# Theme for tweakstock tweakstock_greener



## dcooterfrog

this is a theme for tweakstock as a clockwork mod flashable zip
whats changed:
removed almost all of the orange everwhere.
green is more green less olive
Changed the check boxes and radio buttons stars
desasturated soem things to grey.
reds are redder (less pink or orange)

feel free to critique and or contribute or modify
some of this stuff came from jcools velocity 1.1 theme that I color shifted, some from ICS, som from stock.

I also used UPT to change the aosp lock screen sliders

on my dropbox account so if someone wants to mirror it let me know.
http://dl.dropbox.com/u/5271399/Tweakstock_stock_greenerv1.zip

by the way this is my first theme post so if this is in the worng place or way to post this let m eknow and I will change it.


----------



## tikisbytyler

Anyone flash this yet?

About to give it a go and see what's up...


----------



## dcooterfrog

well I shoudl have said this before but dragons ahead. make a nandroid blah blah blah.

also here is a flashable zip to get you back tweakstock stock (except the aosp sliders were changed with UOT) I coulnd figfure out how to make my own flashable zip.
http://dl.dropbox.com/u/5271399/Tweakstock_stock.zip

it was these fiels that I started modifying.


----------



## rpmtech

dcooterfrog said:


> this is a theme for tweakstock as a clockwork mod flashable zip
> whats changed:
> removed almost all of the orange everwhere.
> green is more green less olive
> Changed the check boxes and radio buttons stars
> desasturated soem things to grey.
> reds are redder (less pink or orange)
> 
> feel free to critique and or contribute or modify
> some of this stuff came from jcools velocity 1.1 theme that I color shifted, some from ICS, som from stock.
> 
> I also used UPT to change the aosp lock screen sliders
> 
> on my dropbox account so if someone wants to mirror it let me know.
> http://dl.dropbox.co...k_greenerv1.zip
> 
> by the way this is my first theme post so if this is in the worng place or way to post this let m eknow and I will change it.

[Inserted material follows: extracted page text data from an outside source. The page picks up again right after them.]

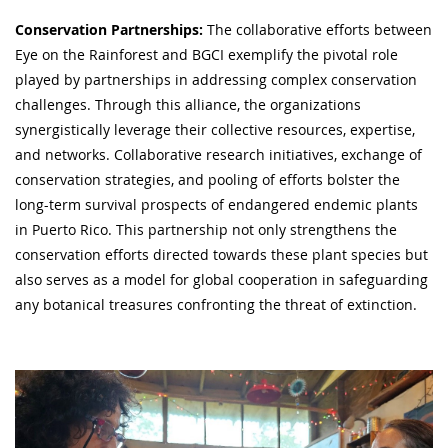
Conservation Partnerships:
The collaborative efforts between
Eye on the Rainforest and BGCI exemplify the pivotal role
played by partnerships in addressing complex conservation
challenges. Through this alliance, the organizations
synergistically leverage their collective resources, expertise,
and networks. Collaborative research initiatives, exchange of
conservation strategies, and pooling of efforts bolster the
long-term survival prospects of endangered endemic plants
in Puerto Rico. This partnership not only strengthens the
conservation efforts directed towards these plant species but
also serves as a model for global cooperation in safeguarding
any botanical treasures confronting the threat of extinction.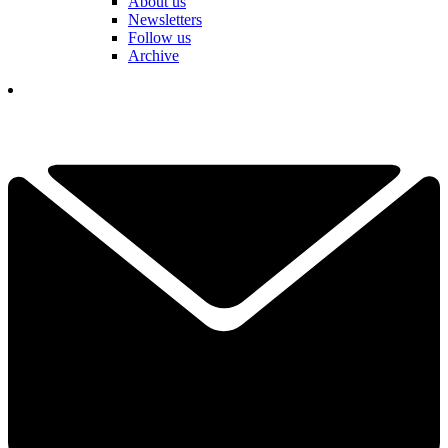
About us
Newsletters
Follow us
Archive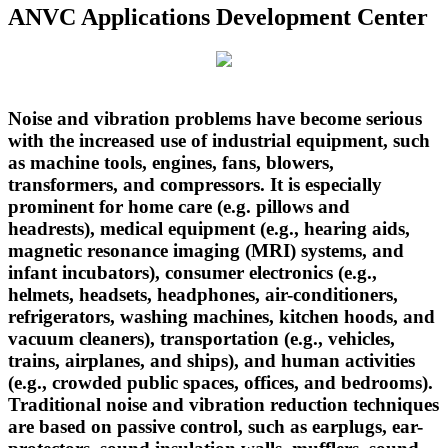
ANVC Applications Development Center
Noise and vibration problems have become serious
with the increased use of industrial equipment, such
as machine tools, engines, fans, blowers,
transformers, and compressors. It is especially
prominent for home care (e.g. pillows and
headrests), medical equipment (e.g., hearing aids,
magnetic resonance imaging (MRI) systems, and
infant incubators), consumer electronics (e.g.,
helmets, headsets, headphones, air-conditioners,
refrigerators, washing machines, kitchen hoods, and
vacuum cleaners), transportation (e.g., vehicles,
trains, airplanes, and ships), and human activities
(e.g., crowded public spaces, offices, and bedrooms).
Traditional noise and vibration reduction techniques
are based on passive control, such as earplugs, ear-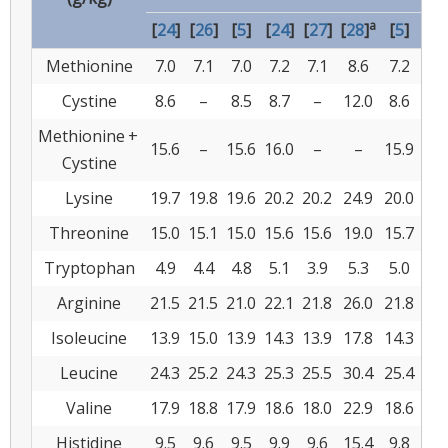
a
[
24
]
[
26
]
[
5
]
[
24
]
[
27
]
[
28
]
[
5
]
[
47
Methionine
7.0
7.1
7.0
7.2
7.1
8.6
7.2
6.6
Cystine
8.6
–
8.5
8.7
–
12.0
8.6
6.6
Methionine +
15.6
–
15.6
16.0
–
–
15.9
–
Cystine
Lysine
19.7
19.8
19.6
20.2
20.2
24.9
20.0
30.
Threonine
15.0
15.1
15.0
15.6
15.6
19.0
15.7
18.
Tryptophan
4.9
4.4
4.8
5.1
3.9
5.3
5.0
6.8
Arginine
21.5
21.5
21.0
22.1
21.8
26.0
21.8
35.
Isoleucine
13.9
15.0
13.9
14.3
13.9
17.8
14.3
22.
Leucine
24.3
25.2
24.3
25.3
25.5
30.4
25.4
37.
Valine
17.9
18.8
17.9
18.6
18.0
22.9
18.6
23.
Histidine
9.5
9.6
9.5
9.9
9.6
15.4
9.8
12.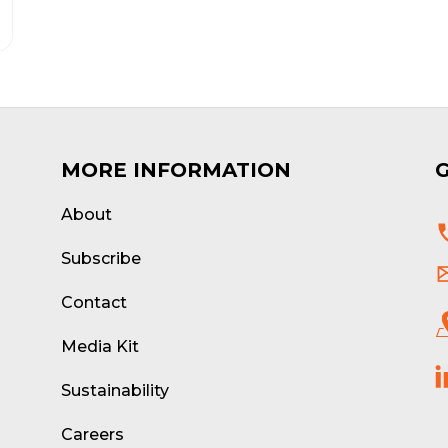
MORE INFORMATION
About
d
Subscribe
Contact
Media Kit
Sustainability
Careers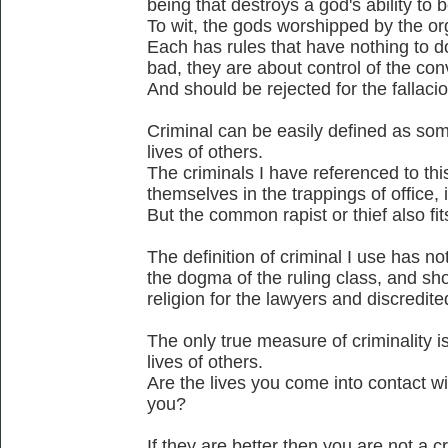
being that destroys a god's ability to b
To wit, the gods worshipped by the or
Each has rules that have nothing to d
bad, they are about control of the co
And should be rejected for the fallacio
Criminal can be easily defined as som
lives of others.
The criminals I have referenced to thi
themselves in the trappings of office, ie
But the common rapist or thief also fits
The definition of criminal I use has no
the dogma of the ruling class, and sho
religion for the lawyers and discredite
The only true measure of criminality is
lives of others.
Are the lives you come into contact wi
you?
If they are better then you are not a cr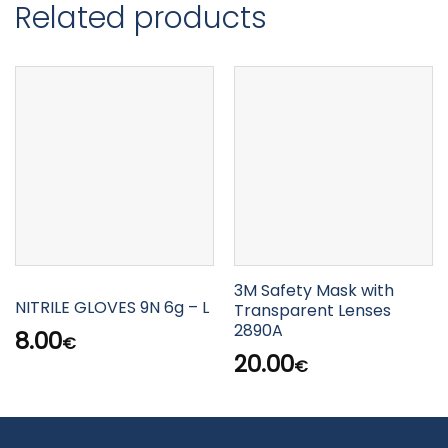
Related products
3M Safety Mask with
NITRILE GLOVES 9N 6g – L
Transparent Lenses
2890A
8.00
€
20.00
€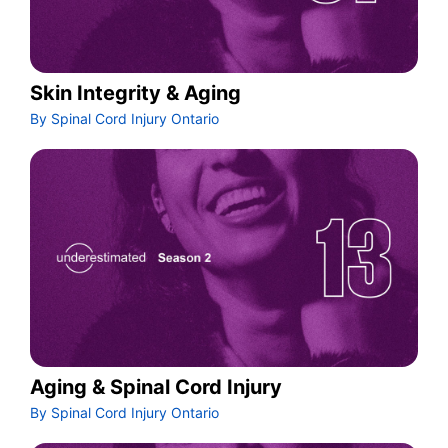
Skin Integrity & Aging
By Spinal Cord Injury Ontario
Aging & Spinal Cord Injury
By Spinal Cord Injury Ontario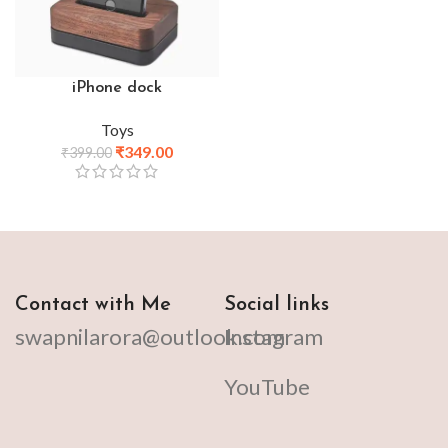
iPhone dock
Toys
₹
349.00
₹
399.00
Contact with Me
Social links
swapnilarora@outlook.com
Instagram
YouTube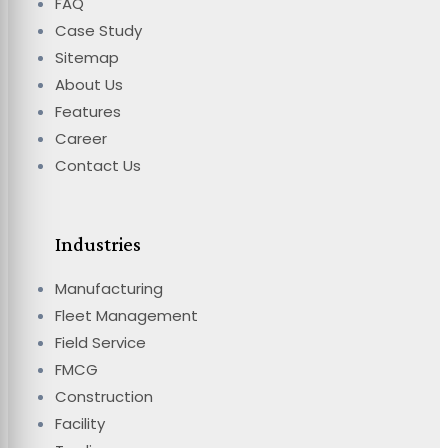
FAQ
Case Study
Sitemap
About Us
Features
Career
Contact Us
Industries
Manufacturing
Fleet Management
Field Service
FMCG
Construction
Facility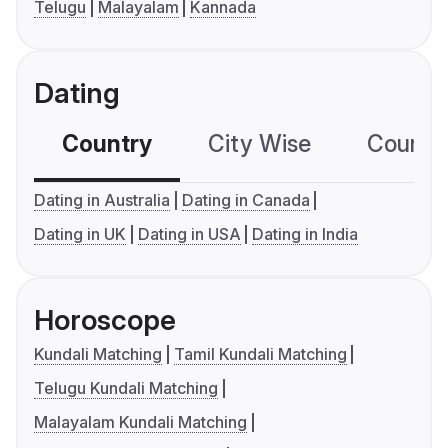
Telugu
Malayalam
Kannada
Dating
Country
City Wise
Country
Dating in Australia
Dating in Canada
Dating in UK
Dating in USA
Dating in India
Horoscope
Kundali Matching
Tamil Kundali Matching
Telugu Kundali Matching
Malayalam Kundali Matching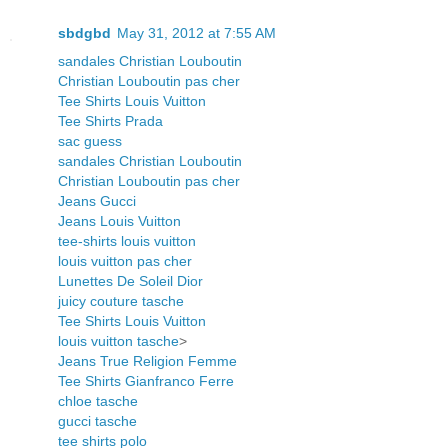
sbdgbd
May 31, 2012 at 7:55 AM
sandales Christian Louboutin
Christian Louboutin pas cher
Tee Shirts Louis Vuitton
Tee Shirts Prada
sac guess
sandales Christian Louboutin
Christian Louboutin pas cher
Jeans Gucci
Jeans Louis Vuitton
tee-shirts louis vuitton
louis vuitton pas cher
Lunettes De Soleil Dior
juicy couture tasche
Tee Shirts Louis Vuitton
louis vuitton tasche
>
Jeans True Religion Femme
Tee Shirts Gianfranco Ferre
chloe tasche
gucci tasche
tee shirts polo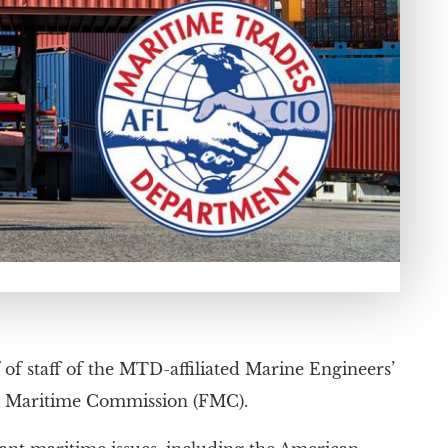
f staff of the MTD-affiliated Marine Engineers’
ral Maritime Commission (FMC).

Flashed this to my phone. Was surprised to still find the orange in the dialer. I also noticed that the greener green didn't play nice with some apps in the notification area for me, so I had to put it back to Tweakstock original. Other than that I liked it!


----------



## dcooterfrog

dialer. i didn't theme that but I swithced to dialer one. I am thinkinf of theming that as well
I also did intoice that the sms messaging also is still the old green.

so I guess its si still a work in process. thanks of rhte feedback.


----------



## dbeauch

how can I see pictures of this?


----------



## dcooterfrog

dbeauch said:


> how can I see pictures of this?


i don't have any screen shots, but is basically jus tless olive and no orange. think stock, but less annoying.
also there is a new version woth more themed
http://rootzwiki.com/topic/21790-theme-tweakstock-14-greener/


----------